The People’s Game: A Final Reflection
A final reflection on this year’s World Cup:
Global football is a historical product; it has been shaped from its beginnings by multiple forces, shot through with politics, culture, pathos and pride. And, like all other social phenomena, it has two sides; it has always been a contested terrain. Thus, though not always, if you look at it with a certain kind of eye, you can, at certain times, see the world reflected in soccer.
In this way, there is a weird kind of affinity between the contemporaneous events of Brazil being hammered by German goals, Rio’s favelas being bulldozed by developers, and Gaza being hammered by Israeli bombs. In their own peculiar fashion, what we witness politically is the attempted breaking of a subaltern nation, the punishing of insurgent citizenship by the relentless powers of the dominant global order; and we feel, though hopefully to vastly different degrees, a similar sense nonetheless of shock, revulsion, outrage, and disbelief at the suffering we must witness.
From the failed experiment with a win-at-all-costs approach, to the spaces of the stadiums, to the fact that the commodification of players and Europe’s buying-up of the best from the Global South produces a national roster that cannot cohere as a team, to the physical and psychic toll on the workers, most visibly the players themselves – what happened to Brazil on the field somehow encapsulates the country’s experience with the neoliberal grand slam.
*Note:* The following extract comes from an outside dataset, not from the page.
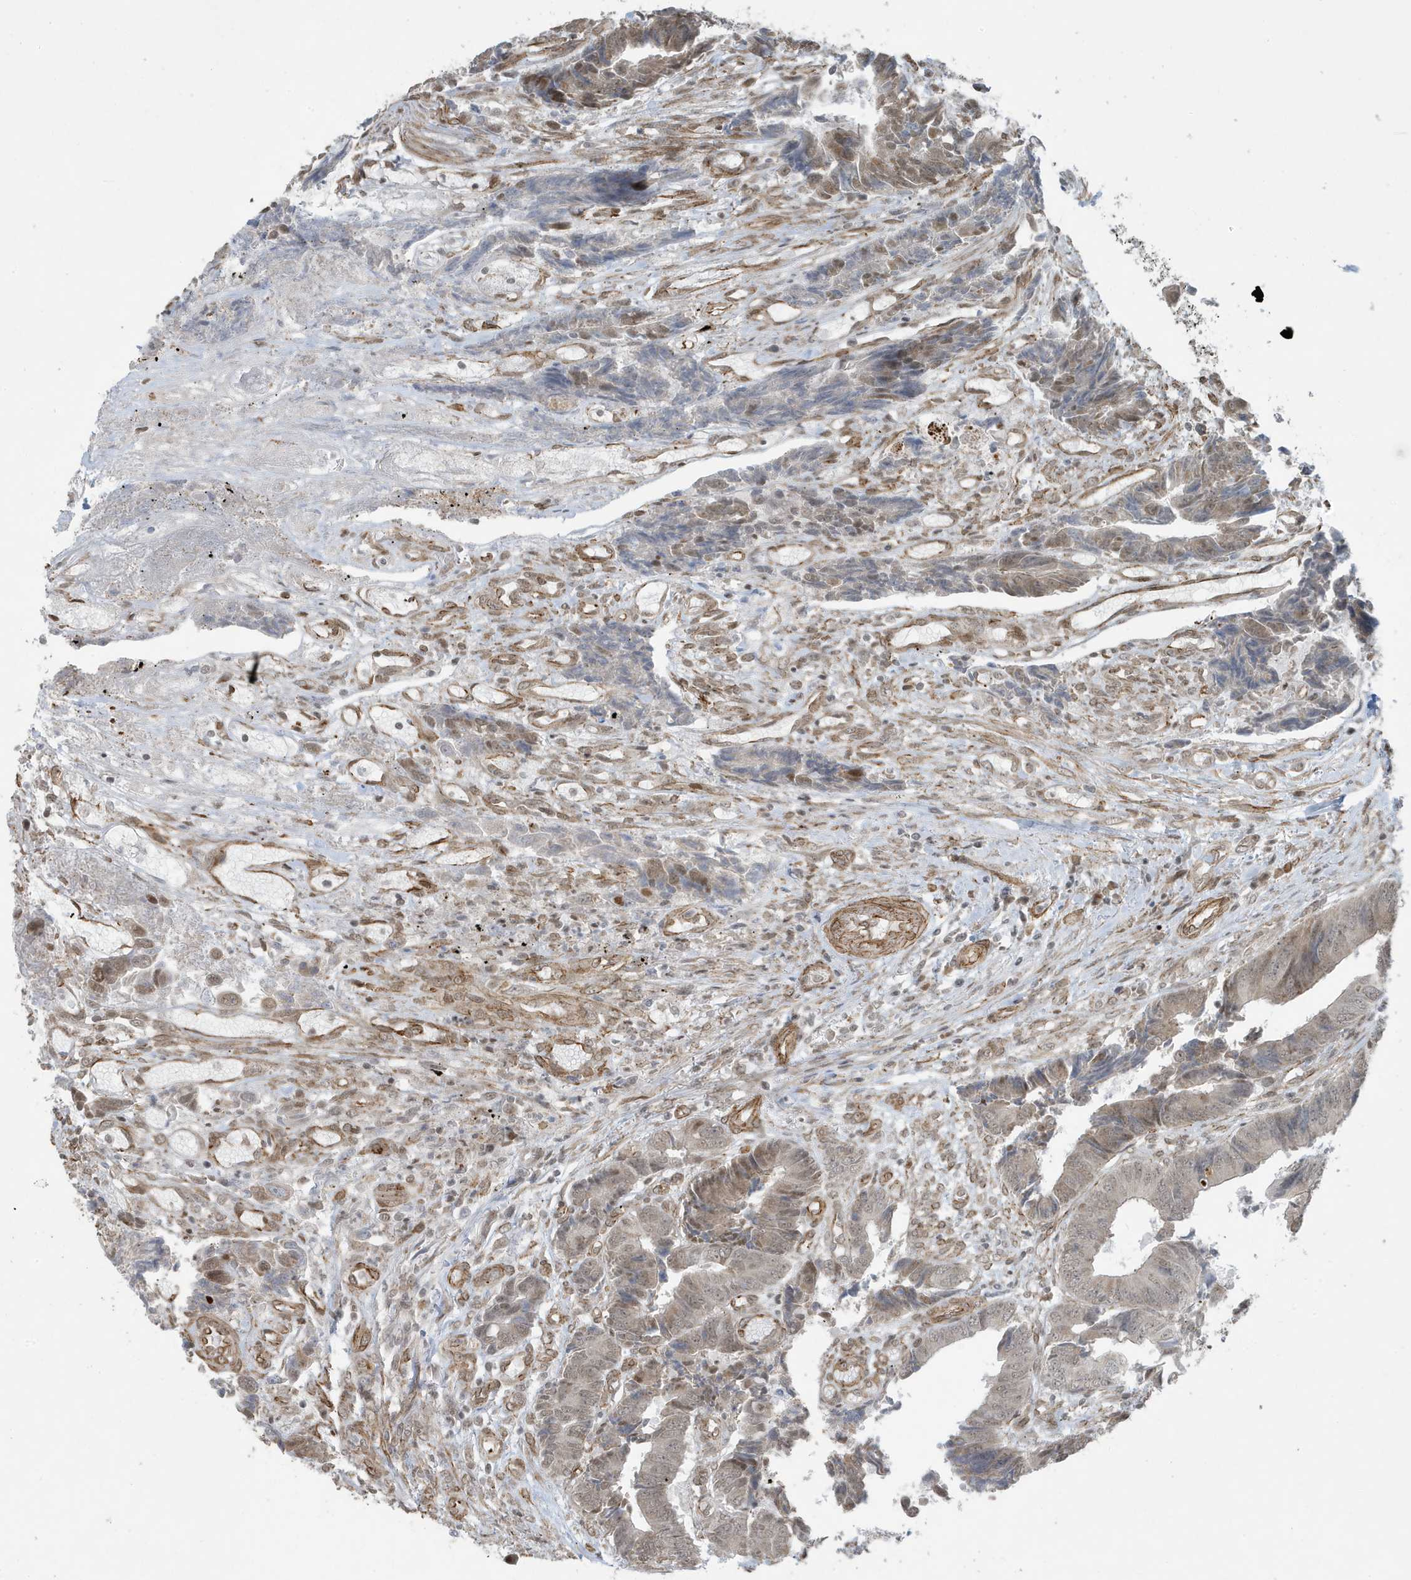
{"staining": {"intensity": "weak", "quantity": "<25%", "location": "nuclear"}, "tissue": "colorectal cancer", "cell_type": "Tumor cells", "image_type": "cancer", "snomed": [{"axis": "morphology", "description": "Adenocarcinoma, NOS"}, {"axis": "topography", "description": "Rectum"}], "caption": "Tumor cells are negative for protein expression in human colorectal adenocarcinoma.", "gene": "CHCHD4", "patient": {"sex": "male", "age": 84}}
But what we also see in the face of these travesties is a refusal to be broken, of solidarity across borders, of collective compassion, respect, and strength – the little girl singing the Brazilian anthem with all her heart, German players embracing their vanquished, protestors continuing to brave the shock troops on the streets outside the Maracanã, Algeria pledging its World Cup prize money to Gaza.
And Germany showed how a different kind of model can produce a different kind of game: how investment in what’s widely regarded as a public good cultivates undeniably superior levels of quality, beauty, and dignity in collective team play. Of course, Germany does this because it can; because Angela Merkel has the privilege of not practicing what she preaches, and imposes, on other national economies.
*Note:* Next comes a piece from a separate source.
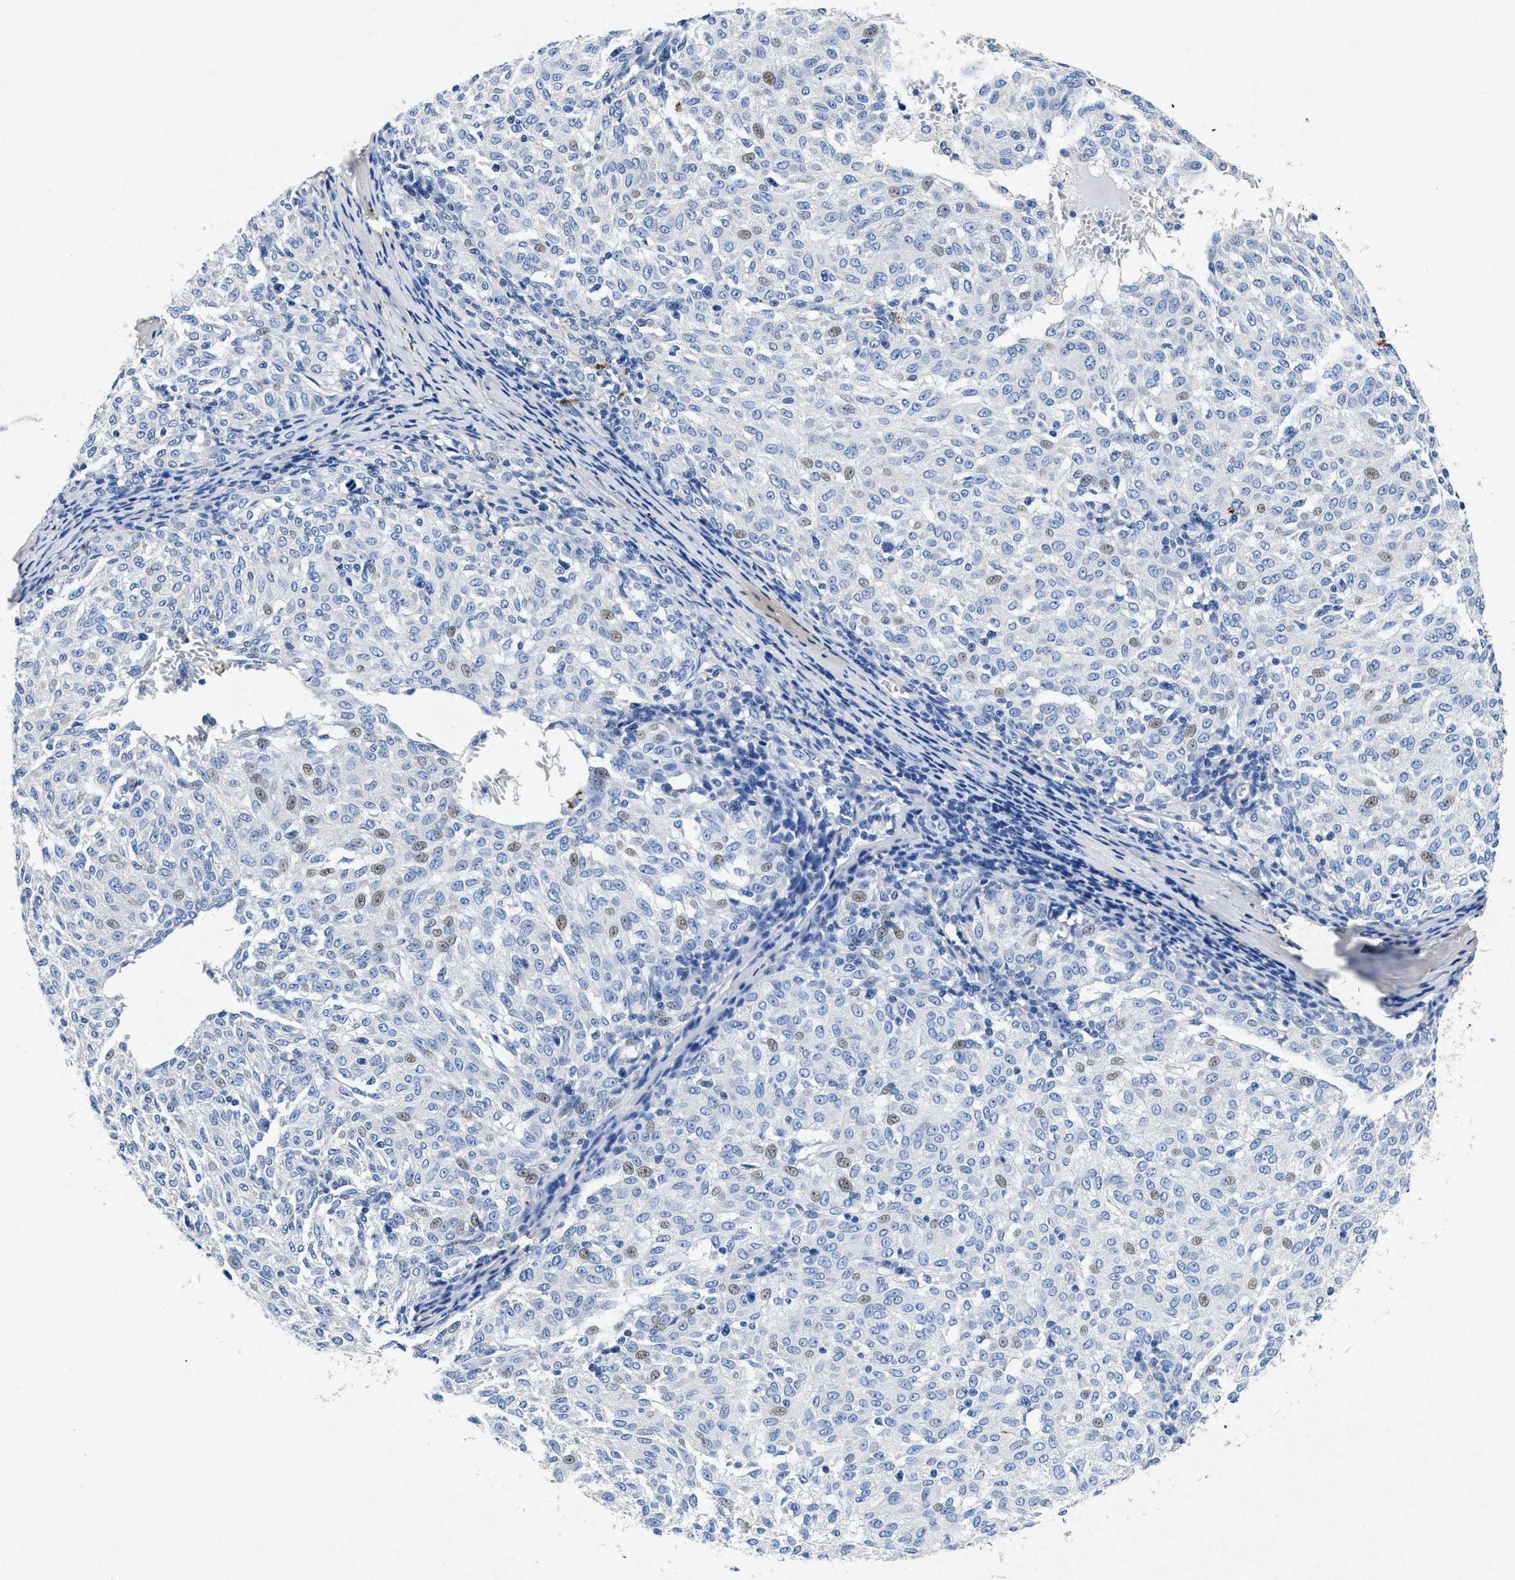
{"staining": {"intensity": "weak", "quantity": "<25%", "location": "cytoplasmic/membranous"}, "tissue": "melanoma", "cell_type": "Tumor cells", "image_type": "cancer", "snomed": [{"axis": "morphology", "description": "Malignant melanoma, NOS"}, {"axis": "topography", "description": "Skin"}], "caption": "Human malignant melanoma stained for a protein using immunohistochemistry (IHC) demonstrates no positivity in tumor cells.", "gene": "MAP6", "patient": {"sex": "female", "age": 72}}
Who knows what horrors we have yet to see in Russia by 2018, or in Qatar by 2022. We have already seen death, repression, and corruption; and we will most likely continue to see in some quarters a brutal, conservative style of play, a viewing experience that lies somewhere between the boring and the painful. But perhaps the best moments of this World Cup also remind us that another football, and another world, is possible – in the ever-present, indomitable heart and soul of the people, and the people’s game.